Pese a todo, la audiencia ha respondido con contundencia a sus emisiones.


Dos títulos han mantenido su altísimo nivel, llegando a superarse a sí mismos.
"Boardwalk Empire" y "Sons Of Anarchy" poseen el don de lo impecable y han desfilado victoriosas.


En su cuarta temporada, "Sons Of Anarchy" ha confiado en sus personajes más que nunca, potenciados como clan sangriento y apasionado.
Los enfrentamientos han sido eléctricos.


Sanguinolenta y negrísima saga familiar, "Sons Of Anarchy" se confirma como la más trepidante de todas las series de la actualidad.


"Boardwalk Empire", drama ambientado en tiempos de la Ley Seca, fue lo mejor que servidor vio el año pasado.
Su primera temporada dejó tal grata impresión, que las expectativas eran demasiadas.


Los primeros episodios de este segundo curso parecían un tanto dubitativos y deslavazados, despertando la sensación de que muchos personajes y tramas ya no daban mucho más de sí.


En realidad, la serie se estaba conjugando de manera rigurosa, para luego explotar en sus capítulos finales.


Los tres últimos episodios han supuesto una conclusión potentísima, trufada de perversas sorpresas.
Esta cautivadora "Boardwalk Empire" se coloca nuevamente en los terrenos de lo infaltante y lo infartante.


¿Ha sido buen momento para estrenar series? En comparación con el desastre del año pasado, sí. Aún así, no se distingue una bonanza clara que permita renovación.


Es la comedia quien siempre vuela alto.
Zooey Deschanel se asienta como nueva sweetheart televisiva, gracias a "New Girl", el estreno más sólido en los rankings de audiencia.


"New Girl" es linda, tontorrona, irregular, cuyo encanto sería mucho menos sin su actriz protagonista y productora ejecutiva.


Otra serie que ha llegado para quedarse responde al nombre de "Revenge", melodrama de intriga, bastante piropeado por los comentaristas televisivos.


Con una fabulosa Madeleine Stowe como villanísima, no deja de ser la tradicional soap opera de la ABC, llena de lujo, flashbacks y secretos inconfesables.
Ahora que "Mujeres Desesperadas" se encuentra en pleno canto del cisne, esta "Revenge" se confirma como su oficioso reemplazo.


Sin duda, el estreno otoñal más poderoso ha sido "Homeland".
Es una serie perfecta y adictiva, que equilibra sabiamente la contención y el exceso.
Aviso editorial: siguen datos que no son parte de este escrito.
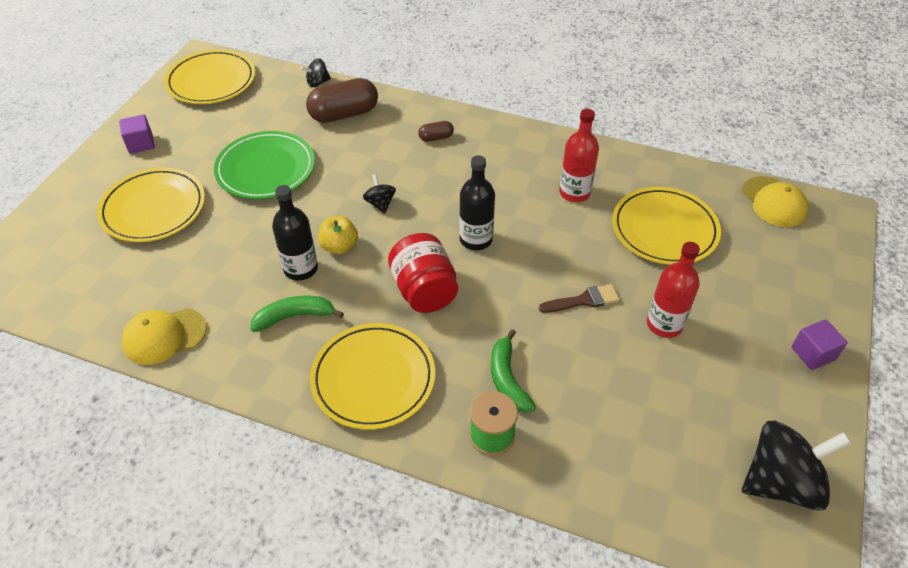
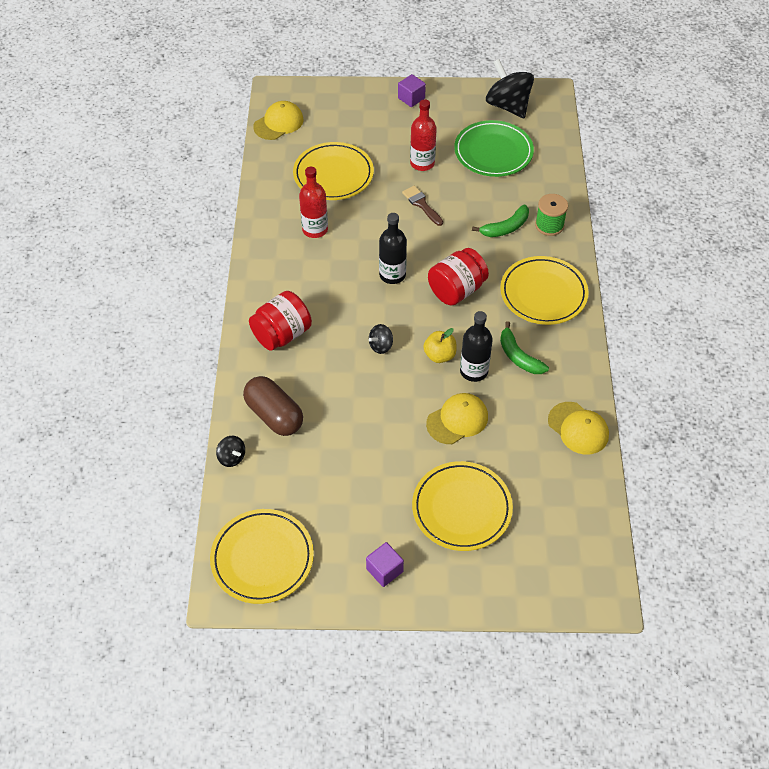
camera: 110 degrees left, 5 degrees up
green plate [214,131,315,199] -> green plate moved to [454,120,534,177]
brown capsule [418,121,454,142] -> red jar [249,291,312,351]
none -> yellow cap [426,393,488,444]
Es decir, la intriga se ha vuelto loca en el momento preciso.


Todo lo contrario que la desmañada, tramposa "American Horror Story", magna decepción de la temporada para quien esto escribe.
Me extenderé al respecto el próximo martes.


No es oro todo lo que firma Ryan Murphy, podría ser mi conclusión de este otoño catódico.
La recuperación de "Glee" fue un puro espejismo; la serie musical ha caído hasta su más baja nota.
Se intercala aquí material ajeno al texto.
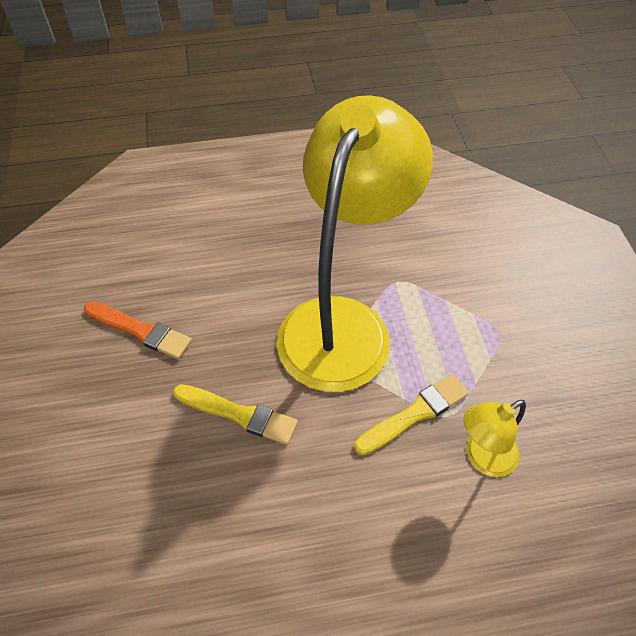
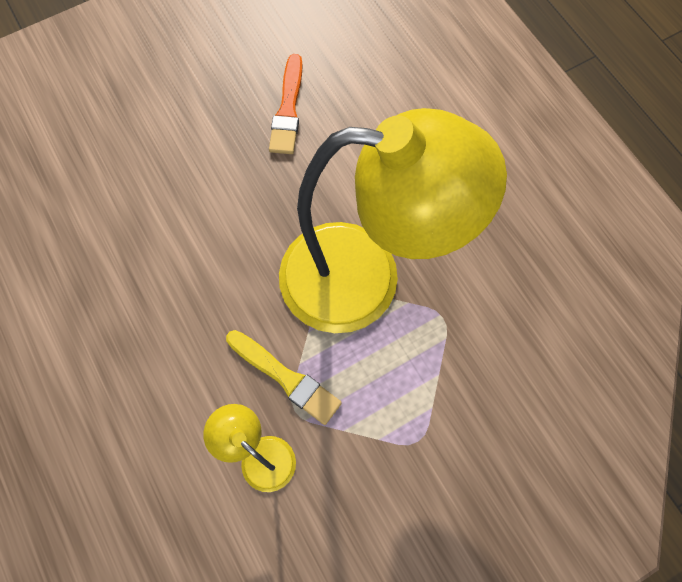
camera: 70 degrees right, 15 degrees up
yellow brush [173,384,298,445] -> none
Rampante banalidad, personajes que cambian de personalidad, tramas absurdas, dentro de un espectáculo cada vez más discreto.
Como no estamos para perder el tiempo, adiós, "Glee".
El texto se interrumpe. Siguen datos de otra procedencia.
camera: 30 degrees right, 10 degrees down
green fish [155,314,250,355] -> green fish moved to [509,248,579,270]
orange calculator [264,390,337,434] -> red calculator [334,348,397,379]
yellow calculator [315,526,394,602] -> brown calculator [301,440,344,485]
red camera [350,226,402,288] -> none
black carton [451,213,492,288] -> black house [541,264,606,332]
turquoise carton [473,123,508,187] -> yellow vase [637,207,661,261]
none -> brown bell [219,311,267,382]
Otras bien queridas, como "The Good Wife", "Fringe" o "Parks & Recreation" se han mantenido en su placentera línea.
Sus datos de audiencia distan de lo espectacular, pero una secuencia de cualquiera de ellas vale más que una temporada entera del inmerecido éxito de "The Walking Dead".


Hemos visto mucho, pero la llegada del invierno traerá aún más.



Aspiraremos a orientarnos en estos martes catódicos, nuestras brújulas imperfectas entre imperial cantidad de placeres seriéfilos.